++++ Selection ++++
1 1" 16 Ohms Speaker

1 6AA Battery Holder

6 AA Batteries

1 Wire Terminal

1 On/Off Switch

4 Maxim7219

4 Sockets 24pins

1 40 Female Pins

1 10uF Capacitors

1 15 Ohms Resistor

1 100 Ohms Resistor

20 470 Ohms Resistors

22 1K Ohms Resistors

4 10K Ohms Resistors

3 100K Ohms Resistors

18 NeoPixel RGB

19 LED PushButtons

19 Laser Cut Button Caps

21 7 Segments 820501G

3 3 Segments STG

2 Frosted Windows

Most components above are easily found on eBay or Amazon and are reasonably priced.

The exceptions are of course our very own PCB (which integrates all of these components together, our laser cut Button Caps which look really good and allow the light to go through the button, the frosted windows which after trying numerous alternatives, James had a stroke of genius (more on that later) and finally, the !@#$%^ 3-Segment +/- display which we had to create from scratch. Add to this our very own 3D printed enclosure and you have all the ingredients.

If someone is ready to accept the lack of “+” sign in front of the appropriate numerical data displayed, then you can simply add 3 more 7 segments and call it a day. This was simply NOT an option for us and this is why we created our very own 3 Segment.

STEP 8: 3 SEGMENT

You would think that in 2018, with all the Worldwide resources available to us, one can simply order a 3Segment +/- LED unit… Well, it is not the case!

So, we realized that in order to remain faithful to the original Apollo DSKY, we would have to create from scratch our very own 3Segment +/- LED.

After numerous designs, we finally had a 3D printed unit with integrated shadow box.

Then, we sourced the appropriate SMT (Surface Mounted) LEDs and tested them.

We were now ready to design the tiny PCB that would fit inside our 3D printed 3Segment shell.

Putting all this together was a bit of a challenge considering we can hardly see the tiny LEDs, but the result is Fantastic!

STEP 9: FUNCTIONALITY

Then came the point to decide the minimum functionality of our Replica, along with production goals and what our wish list was.

After a little research, we found a free app on iTunes that could be useful, so we bought an iPad specifically for this purpose.

The Free iPad app from AirSpayce Pty Ltd gave us an idea of our MVP (Minimum Viable Product).

After writing the code to perform a Full Lamp test, we immediately implemented the Time set/display, IMU monitoring and GPS monitoring.
++++ Material provided ++++
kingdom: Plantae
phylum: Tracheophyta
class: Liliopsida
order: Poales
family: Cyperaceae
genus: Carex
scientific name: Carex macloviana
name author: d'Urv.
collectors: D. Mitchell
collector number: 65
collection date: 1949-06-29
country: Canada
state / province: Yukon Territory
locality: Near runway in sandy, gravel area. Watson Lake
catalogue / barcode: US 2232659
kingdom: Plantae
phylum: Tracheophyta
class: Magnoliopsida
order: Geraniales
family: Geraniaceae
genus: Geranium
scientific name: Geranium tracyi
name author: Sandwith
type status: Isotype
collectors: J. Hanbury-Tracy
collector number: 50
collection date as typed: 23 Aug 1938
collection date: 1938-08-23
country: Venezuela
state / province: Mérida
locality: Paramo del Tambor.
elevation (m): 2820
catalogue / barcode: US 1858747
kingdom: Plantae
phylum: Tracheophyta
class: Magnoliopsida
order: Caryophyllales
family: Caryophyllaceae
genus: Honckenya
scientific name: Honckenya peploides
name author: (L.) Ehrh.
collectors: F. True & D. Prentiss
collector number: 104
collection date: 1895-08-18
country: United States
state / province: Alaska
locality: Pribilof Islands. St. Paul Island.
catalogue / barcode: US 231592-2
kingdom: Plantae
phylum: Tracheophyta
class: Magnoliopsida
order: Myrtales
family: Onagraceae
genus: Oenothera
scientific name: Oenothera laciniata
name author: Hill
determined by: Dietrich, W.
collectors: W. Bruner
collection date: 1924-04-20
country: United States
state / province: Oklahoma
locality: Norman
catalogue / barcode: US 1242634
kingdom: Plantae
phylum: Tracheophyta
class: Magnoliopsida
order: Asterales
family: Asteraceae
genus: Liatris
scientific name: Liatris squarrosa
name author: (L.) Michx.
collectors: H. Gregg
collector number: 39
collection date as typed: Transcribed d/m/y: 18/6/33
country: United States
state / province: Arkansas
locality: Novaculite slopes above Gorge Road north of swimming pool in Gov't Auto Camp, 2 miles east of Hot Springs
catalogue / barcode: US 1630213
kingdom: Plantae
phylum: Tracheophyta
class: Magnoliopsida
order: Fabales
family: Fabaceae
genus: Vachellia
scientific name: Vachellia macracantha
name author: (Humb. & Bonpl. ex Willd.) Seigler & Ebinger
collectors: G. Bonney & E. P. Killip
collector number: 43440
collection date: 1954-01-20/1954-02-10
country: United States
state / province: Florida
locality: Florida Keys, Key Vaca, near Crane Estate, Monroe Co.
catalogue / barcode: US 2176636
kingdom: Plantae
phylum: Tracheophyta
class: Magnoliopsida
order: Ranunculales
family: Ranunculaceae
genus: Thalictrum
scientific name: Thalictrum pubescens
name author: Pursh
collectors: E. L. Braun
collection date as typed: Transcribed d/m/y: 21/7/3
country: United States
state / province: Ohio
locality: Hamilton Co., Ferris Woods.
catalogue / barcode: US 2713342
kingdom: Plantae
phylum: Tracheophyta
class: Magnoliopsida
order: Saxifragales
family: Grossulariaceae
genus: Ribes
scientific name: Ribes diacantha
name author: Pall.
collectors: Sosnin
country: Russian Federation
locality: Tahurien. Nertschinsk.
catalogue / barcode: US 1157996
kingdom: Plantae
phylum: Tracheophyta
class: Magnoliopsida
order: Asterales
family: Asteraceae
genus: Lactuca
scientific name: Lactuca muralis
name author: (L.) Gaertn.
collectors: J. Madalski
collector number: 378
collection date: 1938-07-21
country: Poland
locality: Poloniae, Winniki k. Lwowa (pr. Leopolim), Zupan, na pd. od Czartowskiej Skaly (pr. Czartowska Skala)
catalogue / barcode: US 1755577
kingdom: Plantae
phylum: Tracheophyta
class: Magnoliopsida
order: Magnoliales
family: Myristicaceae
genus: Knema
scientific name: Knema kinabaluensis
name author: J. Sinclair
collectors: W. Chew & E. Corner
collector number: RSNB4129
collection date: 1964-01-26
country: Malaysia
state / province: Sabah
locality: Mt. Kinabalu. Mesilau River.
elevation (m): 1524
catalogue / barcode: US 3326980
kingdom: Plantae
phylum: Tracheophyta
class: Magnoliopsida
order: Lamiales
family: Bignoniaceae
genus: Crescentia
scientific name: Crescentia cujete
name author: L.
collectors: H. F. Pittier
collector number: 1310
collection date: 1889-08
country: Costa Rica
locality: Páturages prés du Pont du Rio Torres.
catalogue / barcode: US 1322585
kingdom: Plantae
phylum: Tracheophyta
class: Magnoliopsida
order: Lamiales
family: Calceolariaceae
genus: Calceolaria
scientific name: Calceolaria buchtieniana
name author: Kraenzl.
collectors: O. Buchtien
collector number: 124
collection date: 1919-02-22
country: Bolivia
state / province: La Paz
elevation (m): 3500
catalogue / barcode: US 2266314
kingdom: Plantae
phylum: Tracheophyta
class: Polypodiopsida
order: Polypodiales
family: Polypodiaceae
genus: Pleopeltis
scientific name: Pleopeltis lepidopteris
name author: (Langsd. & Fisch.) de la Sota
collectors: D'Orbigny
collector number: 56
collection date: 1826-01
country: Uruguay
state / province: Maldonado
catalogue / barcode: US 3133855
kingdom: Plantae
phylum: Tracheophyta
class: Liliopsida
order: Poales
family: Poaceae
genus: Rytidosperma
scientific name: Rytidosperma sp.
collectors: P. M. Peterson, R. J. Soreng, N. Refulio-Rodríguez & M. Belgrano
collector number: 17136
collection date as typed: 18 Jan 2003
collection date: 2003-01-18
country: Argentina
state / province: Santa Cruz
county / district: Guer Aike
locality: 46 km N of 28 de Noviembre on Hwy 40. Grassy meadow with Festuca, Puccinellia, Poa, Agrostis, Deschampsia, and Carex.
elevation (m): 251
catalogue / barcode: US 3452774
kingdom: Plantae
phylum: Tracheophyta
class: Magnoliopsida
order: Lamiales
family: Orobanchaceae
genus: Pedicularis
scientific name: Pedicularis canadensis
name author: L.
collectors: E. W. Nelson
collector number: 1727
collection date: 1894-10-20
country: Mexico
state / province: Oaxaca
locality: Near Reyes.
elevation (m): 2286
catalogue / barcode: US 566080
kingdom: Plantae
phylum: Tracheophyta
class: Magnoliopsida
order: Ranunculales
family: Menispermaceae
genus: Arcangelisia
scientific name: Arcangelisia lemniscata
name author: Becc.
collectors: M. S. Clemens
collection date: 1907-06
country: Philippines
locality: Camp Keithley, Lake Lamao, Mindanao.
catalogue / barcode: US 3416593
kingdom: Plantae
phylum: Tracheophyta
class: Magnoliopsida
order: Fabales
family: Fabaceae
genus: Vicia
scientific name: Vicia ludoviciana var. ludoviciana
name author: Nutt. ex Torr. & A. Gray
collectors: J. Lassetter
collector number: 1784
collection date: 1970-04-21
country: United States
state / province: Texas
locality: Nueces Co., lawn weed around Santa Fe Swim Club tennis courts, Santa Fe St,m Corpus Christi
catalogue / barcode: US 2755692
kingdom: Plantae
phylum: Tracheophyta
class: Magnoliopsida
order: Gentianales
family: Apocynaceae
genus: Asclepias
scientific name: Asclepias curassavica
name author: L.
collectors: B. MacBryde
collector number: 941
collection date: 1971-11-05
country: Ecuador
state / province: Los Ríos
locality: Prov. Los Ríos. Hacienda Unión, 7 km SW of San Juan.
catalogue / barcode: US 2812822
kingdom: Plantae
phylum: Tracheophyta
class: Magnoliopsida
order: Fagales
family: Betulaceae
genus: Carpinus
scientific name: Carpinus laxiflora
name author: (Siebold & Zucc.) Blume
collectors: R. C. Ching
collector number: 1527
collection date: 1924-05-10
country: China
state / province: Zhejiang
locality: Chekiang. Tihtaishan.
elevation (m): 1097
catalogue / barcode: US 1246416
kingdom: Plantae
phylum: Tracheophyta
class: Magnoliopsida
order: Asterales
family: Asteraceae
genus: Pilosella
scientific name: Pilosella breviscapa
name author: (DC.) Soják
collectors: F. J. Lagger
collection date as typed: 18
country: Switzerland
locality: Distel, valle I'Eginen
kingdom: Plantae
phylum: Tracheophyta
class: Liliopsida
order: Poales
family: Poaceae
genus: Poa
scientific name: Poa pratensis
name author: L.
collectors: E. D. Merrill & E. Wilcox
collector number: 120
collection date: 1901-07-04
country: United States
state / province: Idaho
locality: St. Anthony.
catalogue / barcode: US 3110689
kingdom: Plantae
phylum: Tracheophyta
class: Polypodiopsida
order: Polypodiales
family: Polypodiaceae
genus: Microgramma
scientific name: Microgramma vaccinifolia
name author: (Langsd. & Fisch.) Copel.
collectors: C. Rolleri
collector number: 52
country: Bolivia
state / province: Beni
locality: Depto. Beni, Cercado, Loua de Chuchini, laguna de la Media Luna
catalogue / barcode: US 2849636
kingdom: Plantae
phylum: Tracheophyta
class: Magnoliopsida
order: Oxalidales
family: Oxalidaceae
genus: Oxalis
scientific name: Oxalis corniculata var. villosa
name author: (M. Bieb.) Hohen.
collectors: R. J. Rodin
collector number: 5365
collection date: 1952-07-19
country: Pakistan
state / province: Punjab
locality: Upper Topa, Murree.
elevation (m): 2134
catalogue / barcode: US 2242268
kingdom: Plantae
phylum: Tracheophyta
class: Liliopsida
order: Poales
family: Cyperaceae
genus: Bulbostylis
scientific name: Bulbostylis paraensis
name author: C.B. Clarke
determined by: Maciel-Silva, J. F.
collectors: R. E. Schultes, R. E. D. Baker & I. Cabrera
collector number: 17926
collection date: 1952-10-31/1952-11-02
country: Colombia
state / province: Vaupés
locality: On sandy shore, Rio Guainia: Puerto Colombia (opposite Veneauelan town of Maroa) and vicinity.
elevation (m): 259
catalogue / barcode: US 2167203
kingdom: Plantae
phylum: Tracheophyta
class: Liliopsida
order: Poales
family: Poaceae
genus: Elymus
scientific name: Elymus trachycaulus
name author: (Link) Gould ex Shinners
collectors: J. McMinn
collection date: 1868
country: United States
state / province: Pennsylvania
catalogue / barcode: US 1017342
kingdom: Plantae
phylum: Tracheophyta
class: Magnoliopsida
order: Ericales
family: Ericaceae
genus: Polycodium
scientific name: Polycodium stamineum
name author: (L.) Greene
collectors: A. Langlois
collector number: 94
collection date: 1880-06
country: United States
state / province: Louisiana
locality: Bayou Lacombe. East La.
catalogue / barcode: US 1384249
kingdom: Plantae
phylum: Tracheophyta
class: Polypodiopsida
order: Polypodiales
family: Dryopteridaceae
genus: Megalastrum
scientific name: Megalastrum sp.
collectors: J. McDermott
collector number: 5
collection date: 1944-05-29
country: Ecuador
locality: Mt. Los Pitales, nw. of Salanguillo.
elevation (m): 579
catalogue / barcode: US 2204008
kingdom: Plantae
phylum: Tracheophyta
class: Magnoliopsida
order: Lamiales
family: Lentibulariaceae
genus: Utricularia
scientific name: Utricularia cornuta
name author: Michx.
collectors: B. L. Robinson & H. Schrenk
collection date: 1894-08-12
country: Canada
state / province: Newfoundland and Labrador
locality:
++++
* [To-do list]:
- A) Quote the DSKY replica text word for word, beginning at the words "STEP 8: 3 SEGMENT" and stopping after the words "3Segment +/- LED.".
- B) How many lines of the records contain the string "typed"? Reply with the number only.

* [Solutions to the problems]:
- A)
STEP 8: 3 SEGMENT

You would think that in 2018, with all the Worldwide resources available to us, one can simply order a 3Segment +/- LED unit… Well, it is not the case!

So, we realized that in order to remain faithful to the original Apollo DSKY, we would have to create from scratch our very own 3Segment +/- LED.

- B) 5